3歳からピアノを、12歳からサクソフォンを始める。
エリザベト音楽大学演奏学科管弦打楽器サクソフォン専攻を卒業。
同大学卒業演奏会に出演。
第21回大阪国際音楽コンクール木管楽器Age-U部門において第1位を受賞、第30回日本クラシック音楽コンクールサクソフォン部門大学の部において第2位(最高位)を受賞、第1回東京国際管楽器コンクール木管ソロ部門において第3位を受賞。
その他、国内のコンクールにおいて多数入賞を果たす。
第16回サクソフォン新人演奏会、第35回ヤマハ管楽器新人演奏会に出演。
サクソフォンを有村純親、大森義基、正田桂悟、室内楽を赤坂達三、小山弦太郎、宗貞啓二、即興演奏を平野公崇の各氏に師事。
現在、昭和音楽大学大学院修士課程に在学中。
(株)クライスエムイー『まなぶ音ライン』講師。
末廣誠(指揮)
桐朋学園大学修了。
1989年、N.リムスキー=コルサコフのオペラ『サルタン王の物語』の日本初演において訳詞及び指揮を担当し、高い評価を受ける。
以降オペラを数多く手がけ、豊富なレパートリーを誇っている。
バレエでも多くの作品に参加しており、舞台作品における技量は各界から厚い信頼を得ている。
1990年ハンガリーにおいてサボルチ交響楽団を指揮。
同年、ワイマールで開催された国際セミナーでイェーナー・フィルハーモニー管弦楽団を指揮し、チューリンガー・アルゲマイネ紙に”真にプロフェッショナルな指揮者”と称賛される。
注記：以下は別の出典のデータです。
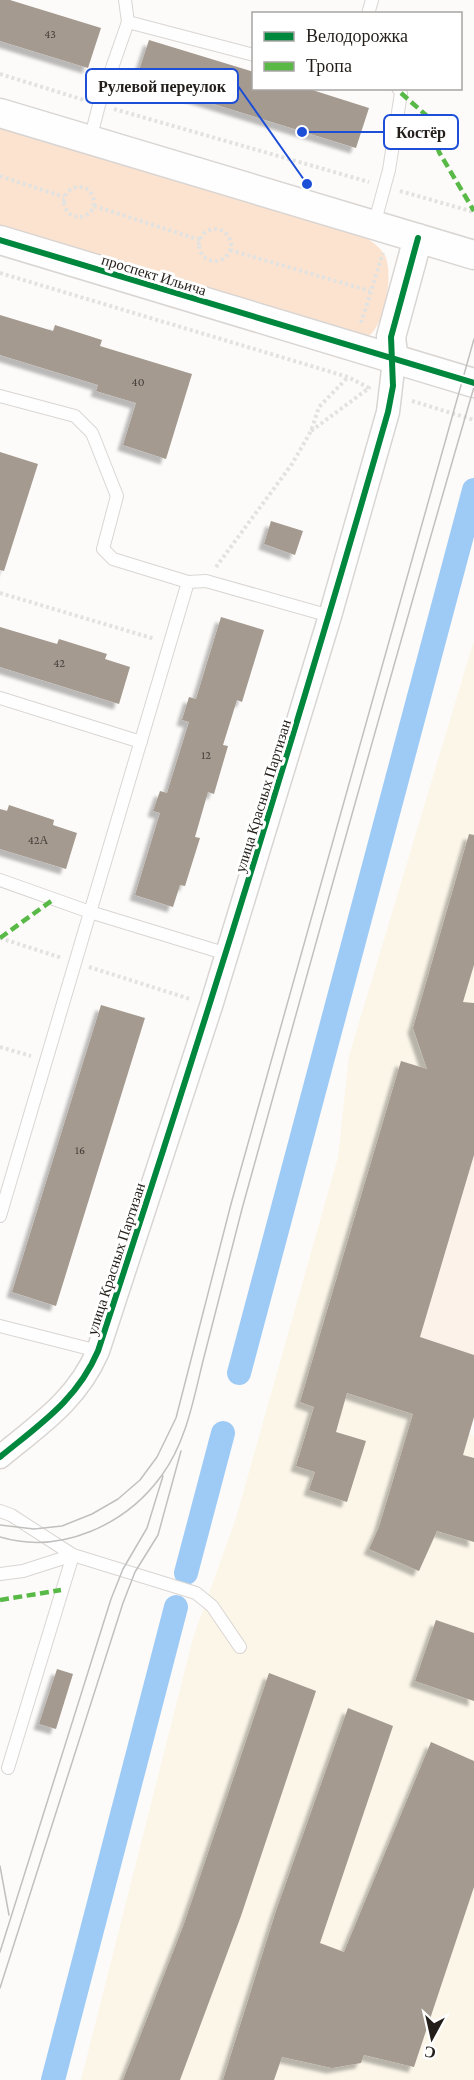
<svg xmlns="http://www.w3.org/2000/svg" width="474" height="2080" font-family="'Crimson Pro',serif">
  <style>
    .industrial { fill: #fbf6e8 }
    .built { fill: #fdf2ea }
    .green { fill: #fce3d0 }
    .lines { fill: none; stroke-linecap: round; stroke-linejoin: round }
    .canal { stroke: #9ecbf6; stroke-width: 24 }
    .building { fill: #a49a90; filter: url(#shadow) }
    .service-casing { stroke: #d9d5d2; stroke-width: 14 }
    .minor-casing { stroke: #d9d5d2; stroke-width: 25 }
    .tertiary-casing { stroke: #d9d5d2; stroke-width: 31 }
    .path { stroke: #e2e2e0; stroke-width: 4; stroke-dasharray: 3 3; stroke-linecap: butt }
    .service { stroke: #fffefe; stroke-width: 12 }
    .minor { stroke: #fffefe; stroke-width: 22 }
    .tertiary { stroke: #fffefe; stroke-width: 28 }
    .tram { stroke: #c1c0be; stroke-width: 1.5 }
    .quiet { stroke: #58b947; stroke-width: 4.5; stroke-dasharray: 9 4.5; stroke-linecap: butt }
    .cycleway-casing { stroke: #fff; stroke-width: 10 }
    .cycleway { stroke: #00873e; stroke-width: 6 }
    .labels { text-anchor: middle; stroke-width: 6; stroke-linejoin: round; paint-order: stroke }
    .number-label { font-size: 12px; fill: #433d37 }
    .street-label { font-size: 15px; fill: #231e19; stroke: #fff }
    .leader { fill: none; stroke: #1d4ed8; stroke-width: 2 }
    .callout-dot { fill: #1d4ed8; stroke: #fff; stroke-width: 2 }
    .callout { fill: #fff; stroke: #1d4ed8; stroke-width: 2 }
    .callout-label { font-size: 16px; text-anchor: middle; font-weight: bold; fill: #231e19 }
  </style>
  <defs>
    <filter id="shadow"><feDropShadow dx="-5.5" dy="5.5" stdDeviation="1.5" flood-color="#0004"/></filter>
  </defs>
  <rect width="100%" height="100%" fill="#fdfbf9"/>
  <path class="industrial" d="M474,640v515l-54,182 54,18v62l-5,17 5,2v644h-393l112,-442 43,-120 102,-361 11,-101z"/>
  <path class="built" d="M474,1155v200l-54,-18z"/>
  <path class="green" d="M0,126l359,107c10,7 23,14 27,25 7,18 -1,69 -19,79 -3,2 -10,2 -13,3l-354,-115z"/>
  <g class="lines">
    <path class="canal" d="M239,1373l235,-883
      M186,1573l37,-140
      M53,2080l123,-473"/>
  </g>
  <path class="building" d="M0,0h10l91,28 -13,40 -88,-27z
    M149,40l105,32v16h52l63,20 -13,40 -220,-68z
    M0,315l53,16 2,-6 47,15 -2,6 92,28 -26,85 -43,-14 13,-42 -40,-12 2,-6 -98,-30z
    M0,452l38,12 -34,107 -4,-1z
    M271,521l32,10 -8,24 -31,-11z
    M221,617l43,13 -22,72 -5,-2 -14,45 5,1 -14,48 -6,-2 -13,45 5,1 -15,48 -5,-1 -7,22 -38,-12 25,-82 -7,-2 7,-20 7,2 22,-71 -7,-2 7,-23 7,2z
    M0,627l57,17 2,-5 48,15 -2,5 25,8 -11,37 -119,-37z
    M9,805l45,15 -1,5 24,8 -11,36 -66,-20v-40l7,2z
    M469,834l5,1v130l-11,37 11,1v152l-54,182 54,18v62l-11,38 11,3v84l-37,-11 -18,40 -50,-22 10,-22 34,-113 -66,-21 -11,39 30,9 -19,61 -38,-12 6,-18 -19,-6 18,-59 -14,-5 101,-341 26,8 -14,-41z
    M101,1005l44,13 -89,288 -44,-14z
    M436,1620l38,13v68l-59,-20z
    M57,1669l16,5 -17,55 -17,-5z
    M269,1673l47,18 -75,225 -61,164h-57l61,-156z
    M348,1708l45,18 -73,217 24,9 87,-210 43,19v126l-60,180 -50,-12 -3,8 -29,5 -50,-11 -8,23h-51l53,-169z"/>
  <g class="lines">
    <defs>
      <path id="service" d="M125,0l3,22
        M368,14l4,-14
        M90,140l9,-35 29,-83 126,33
        M374,225l15,-55 12,-77 -3,-5
        M0,396l75,20 17,17 25,63 -14,53 10,10 75,23
        M0,698l141,44
        M0,880l90,32 137,42
        M0,1216l188,-634 18,-1 124,35
        M0,1326l98,25
        M0,1511l11,4 62,40 123,38 16,13 28,41
        M0,1574l23,-3 50,-16
        M8,1768l65,-213"/>
      <path id="minor" d="M0,1457c40,-33 77,-57 98,-106l113,-345 119,-390 58,-204 6,-51"/>
      <path id="tertiary" d="M0,113l474,142
        M0,240l474,143
        M394,361l-3,-24 27,-99"/>
    </defs>
    <use href="#service" class="service-casing"/>
    <use href="#minor" class="minor-casing"/>
    <use href="#tertiary" class="tertiary-casing"/>
    <path class="path" d="M0,74l84,26
      M114,109l255,73
      M0,176l64,21
      M64 202a15 15 0 1 1 30 0a15 15 0 1 1-30 0Z
      M400,191l74,21
      M94,206l106,34
      M199 245a16 16 0 1 1 32 0a16 16 0 1 1-32 0Z
      M230,250l140,41
      M0,273l348,104 21,11 -58,43
      M361,323l22,-70
      M412,401l62,19
      M216,567l76,-103 19,-33 8,-24 29,-30
      M0,593l155,46
      M0,938l62,20
      M89,967l101,32
      M0,1047l31,9"/>
    <use href="#service" class="service"/>
    <use href="#minor" class="minor"/>
    <use href="#tertiary" class="tertiary"/>
    <path class="tram" d="M0,1525l34,4 28,-3 30,-12 26,-15 22,-19 17,-23 19,-39 55,-214 243,-865
      M0,1537c61,18 126,-12 162,-62 25,-34 32,-79 42,-118 13,-49 25,-99 38,-148 76,-274 152,-549 232,-822
      M0,1866l9,49
      M0,1952l111,-353 12,-30 24,-41 16,-52
      M0,1988l123,-385 12,-31 23,-37 23,-84"/>
    <path class="quiet" d="M401,93l26,23 12,36 35,59
      M0,938l54,-39
      M0,1600l61,-10"/>
    <defs>
      <path id="cycleway" d="M0,240l474,143
        M0,1457c40,-33 77,-57 98,-106 102,-311 200,-624 290,-939l5,-26 -2,-49 27,-99"/>
    </defs>
    <use href="#cycleway" class="cycleway-casing"/>
    <use href="#cycleway" class="cycleway"/>
  </g>
  <g class="labels">
    <g class="number-label">
      <text x="50" y="38">43</text>
      <text x="138" y="386">40</text>
      <text x="59" y="667">42</text>
      <text x="206" y="759">12</text>
      <text x="38" y="844">42А</text>
      <text x="80" y="1154">16</text>
    </g>
    <g class="street-label">
      <text transform="translate(154 275) rotate(17)" y="5">проспект Ильича</text>
      <text transform="translate(263 796) rotate(-73)" y="5">улица Красных Партизан</text>
      <text transform="translate(116 1259) rotate(-72)" y="5">улица Красных Партизан</text>
    </g>
  </g>
  <path class="leader" d="M307 184L238 86M302 132L384 132"/>
  <g class="callout-dot">
    <circle cx="307" cy="184" r="6"/>
    <circle cx="302" cy="132" r="6"/>
  </g>
  <g class="callout">
    <rect x="86" y="69" width="152" height="34" rx="6"/>
    <rect x="384" y="115" width="74" height="34" rx="6"/>
  </g>
  <g class="callout-label">
    <text x="162" y="92">Рулевой переулок</text>
    <text x="421" y="138">Костёр</text>
  </g>
  <rect x="252" y="12" width="210" height="78" fill="#ffffff" stroke="#a7a5a3" stroke-width="1.5"/>
  <rect x="264" y="32" width="30" height="9" fill="#00873e" stroke="#a7a5a3" stroke-width="1.5"/>
  <text x="306" y="42" font-size="18" fill="#231e19">Велодорожка</text>
  <rect x="264" y="62" width="30" height="9" fill="#58b947" stroke="#a7a5a3" stroke-width="1.5"/>
  <text x="306" y="72" font-size="18" fill="#231e19">Тропа</text>
  <g transform="translate(432 2038) rotate(188)" stroke="#ffffff" stroke-width="4.5" paint-order="stroke">
  <path d="M0-4.5L10 22L0 15L-10 22Z" fill="#231e19"/>
  <text y="-9" font-size="16" font-weight="bold" text-anchor="middle" fill="#231e19">С</text>
  </g>
</svg>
1991年、第4回フィッテルベルク国際コンクールにおいて第1位ゴールドメダルとオーケストラ特別賞を併せて受賞する。
翌年よりポーランド国立放送交響楽団をはじめとする各地のオーケストラに招かれ、クラコフ放送交響楽団の首席客演指揮者に就任。
また、国立シレジア歌劇場においてヨーロッパにおけるオペラデビューを果たし、定期客演指揮者として多くの作品を指揮している。
帰国後は群馬交響楽団を経て1995年から1999年まで札幌交響楽団指揮者を務め、多岐にわたる活動を続けている。
2016年には、ウィーン楽友協会合唱団のモーツァルト「レクイエム」を指揮し大好評を得た。
高いレベルの演奏を引き出す手腕には定評があり、今後の活躍が期待されている。
また、執筆活動のほか演奏会の司会や企画にもその才能は遺憾なく発揮されている。
レッスンの友社よりエッセー「マエストロ・ペンのお茶にしませんか?」を刊行。